***** TEXT SEGMENT

In this lab, we want you to design interaction with a speech-enabled device--something that listens and talks to you. This device can do anything but control lights (since we already did that in Lab 1). First, we want you first to storyboard what you imagine the conversational interaction to be like. Then, you will use wizarding techniques to elicit examples of what people might say, ask, or respond. We then want you to use the examples collected from at least two other people to inform the redesign of the device.
We will focus on audio as the main modality for interaction to start; these general techniques can be extended to video, haptics or other interactive mechanisms in the second part of the Lab.
As mentioned during the class, we ordered additional mini microphone for Lab 3. Also, a new part that has finally arrived is encoder! Please remember to pick them up from the TA.
As always, pull updates from the class Interactive-Lab-Hub to both your Pi and your own GitHub repo. As we discussed in the class, there are 2 ways you can do so:
**[recommended]**Option 1: On the Pi, cd to your Interactive-Lab-Hub, pull the updates from upstream (class lab-hub) and push the updates back to your own GitHub repo. You will need the personal access token for this.
pi@ixe00:~$ cd Interactive-Lab-Hub
pi@ixe00:~/Interactive-Lab-Hub $ git pull upstream Fall2021
pi@ixe00:~/Interactive-Lab-Hub $ git add .
pi@ixe00:~/Interactive-Lab-Hub $ git commit -m "get lab3 updates"
pi@ixe00:~/Interactive-Lab-Hub $ git push
Option 2: On your your own GitHub repo, create pull request to get updates from the class Interactive-Lab-Hub. After you have latest updates online, go on your Pi, cd to your Interactive-Lab-Hub and use git pull to get updates from your own GitHub repo.
In this part of lab, we are going to start peeking into the world of audio on your Pi!

**********
***** SUPPLIED MATERIAL

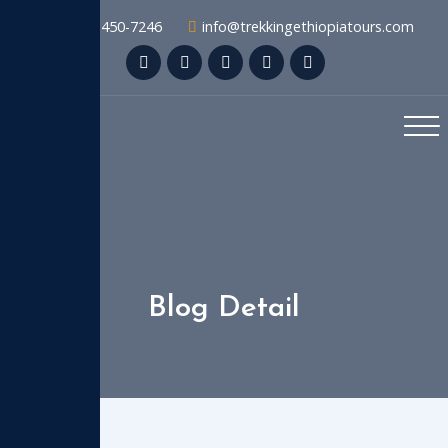
+1 909-450-7246
info@trekkingethiopiatours.com
Blog Detail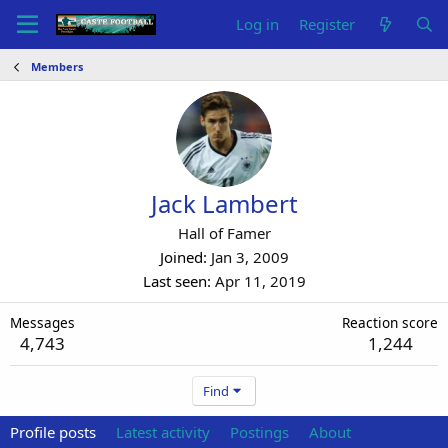
Log in
Register
Members
Jack Lambert
Hall of Famer
Joined
Jan 3, 2009
Last seen
Apr 11, 2019
Messages
Reaction score
4,743
1,244
Find
Profile posts
Latest activity
Postings
About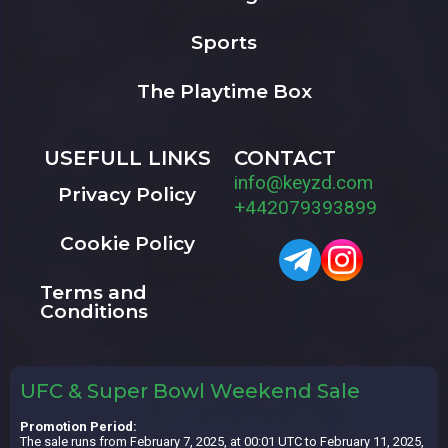
Sports
The Playtime Box
USEFULL LINKS
CONTACT
info@keyzd.com
Privacy Policy
+442079393899
Cookie Policy
Terms and
Conditions
UFC & Super Bowl Weekend Sale
Promotion Period:
The sale runs from February 7, 2025, at 00:01 UTC to February 11, 2025,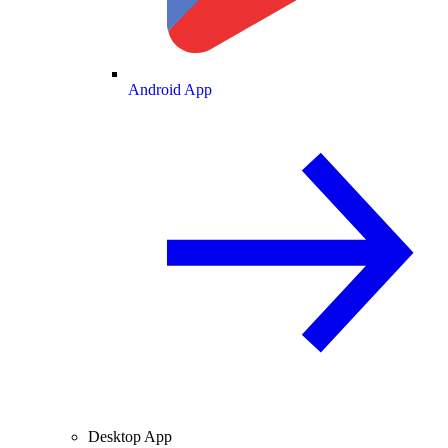
Android App
Desktop App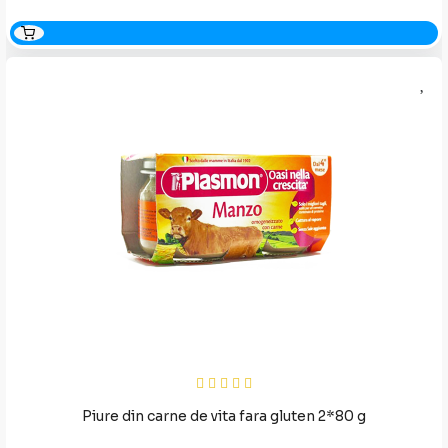
Piure din carne de vita fara gluten 2*80 g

**********

Write the next part of the speech-device lab instructions, starting after the sentence about peeking into the world of audio on your Pi.

We will be using a USB microphone, and the speaker on your webcamera. (Originally we intended to use the microphone on the web camera, but it does not seem to work on Linux.) In the home directory of your Pi, there is a folder called text2speech containing several shell scripts. cd to the folder and list out all the files by ls:
pi@ixe00:~/text2speech $ ls
Download festival_demo.sh GoogleTTS_demo.sh pico2text_demo.sh
espeak_demo.sh flite_demo.sh lookdave.wav
You can run these shell files by typing ./filename, for example, typing ./espeak_demo.sh and see what happens. Take some time to look at each script and see how it works. You can see a script by typing cat filename. For instance:
pi@ixe00:~/text2speech $ cat festival_demo.sh
#from: https://elinux.org/RPi_Text_to_Speech_(Speech_Synthesis)#Festival_Text_to_Speech
echo "Just what do you think you're doing, Dave?" | festival --tts
Now, you might wonder what exactly is a .sh file? Typically, a .sh file is a shell script which you can execute in a terminal. The example files we offer here are for you to figure out the ways to play with audio on your Pi!
You can also play audio files directly with aplay filename. Try typing aplay lookdave.wav.
**Write your own shell file to use your favorite of these TTS engines to have your Pi greet you by name.** (This shell file should be saved to your own repo for this lab.)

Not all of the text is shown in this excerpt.